*ACTIVITY*
Your response should be an exact reproduction of the data below, beginning at the line containing "Options | - |" and ending with the final line.

*EXERCISE INPUT*
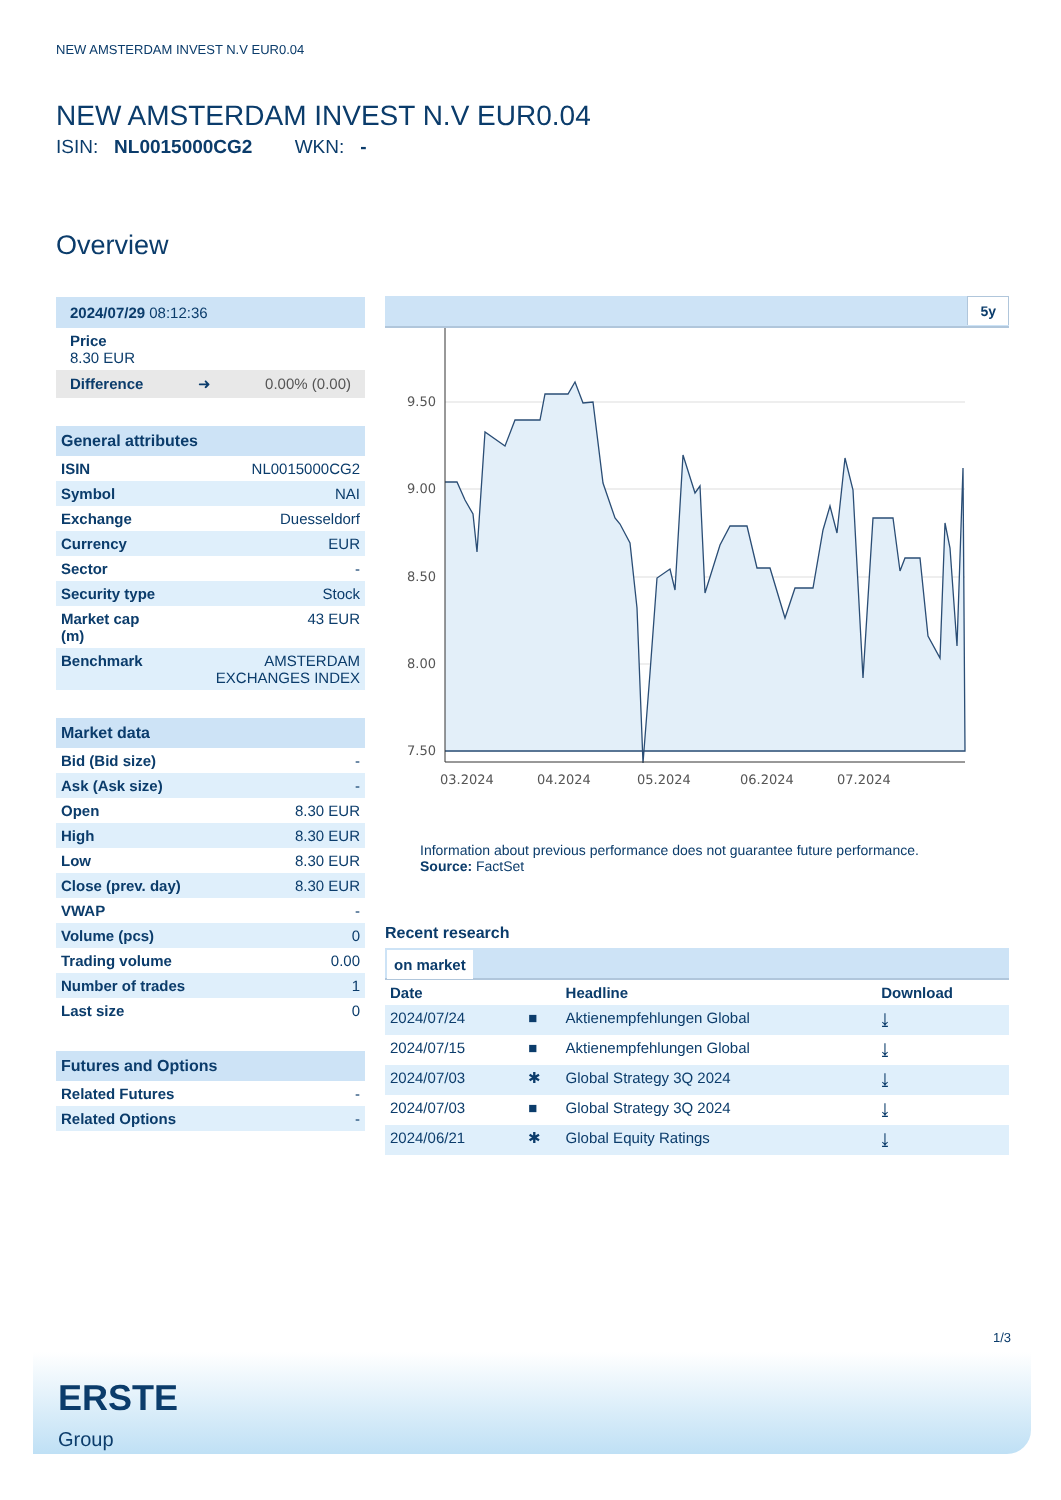NEW AMSTERDAM INVEST N.V EUR0.04
NEW AMSTERDAM INVEST N.V EUR0.04
ISIN: NL0015000CG2 WKN: -
Overview
2024/07/29 08:12:36
Price
8.30 EUR
Difference ➜ 0.00% (0.00)
General attributes
| ISIN | NL0015000CG2 |
| Symbol | NAI |
| Exchange | Duesseldorf |
| Currency | EUR |
| Sector | - |
| Security type | Stock |
| Market cap (m) | 43 EUR |
| Benchmark | AMSTERDAM EXCHANGES INDEX |
Market data
| Bid (Bid size) | - |
| Ask (Ask size) | - |
| Open | 8.30 EUR |
| High | 8.30 EUR |
| Low | 8.30 EUR |
| Close (prev. day) | 8.30 EUR |
| VWAP | - |
| Volume (pcs) | 0 |
| Trading volume | 0.00 |
| Number of trades | 1 |
| Last size | 0 |
Futures and Options
| Related Futures | - |
| Related Options | - |
5y
9.50
9.00
8.50
8.00
7.50
03.2024
04.2024
05.2024
06.2024
07.2024
Information about previous performance does not guarantee future performance.
Source: FactSet
Recent research
on market
| Date | | Headline | Download |
| --- | --- | --- | --- |
| 2024/07/24 | ■ | Aktienempfehlungen Global | ⤓ |
| 2024/07/15 | ■ | Aktienempfehlungen Global | ⤓ |
| 2024/07/03 | ✱ | Global Strategy 3Q 2024 | ⤓ |
| 2024/07/03 | ■ | Global Strategy 3Q 2024 | ⤓ |
| 2024/06/21 | ✱ | Global Equity Ratings | ⤓ |
1/3
ERSTE
Group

*SOLUTION TO THIS PROBLEM*
| Related Options | - |
5y
9.50
9.00
8.50
8.00
7.50
03.2024
04.2024
05.2024
06.2024
07.2024
Information about previous performance does not guarantee future performance.
Source: FactSet
Recent research
on market
| Date | | Headline | Download |
| --- | --- | --- | --- |
| 2024/07/24 | ■ | Aktienempfehlungen Global | ⤓ |
| 2024/07/15 | ■ | Aktienempfehlungen Global | ⤓ |
| 2024/07/03 | ✱ | Global Strategy 3Q 2024 | ⤓ |
| 2024/07/03 | ■ | Global Strategy 3Q 2024 | ⤓ |
| 2024/06/21 | ✱ | Global Equity Ratings | ⤓ |
1/3
ERSTE
Group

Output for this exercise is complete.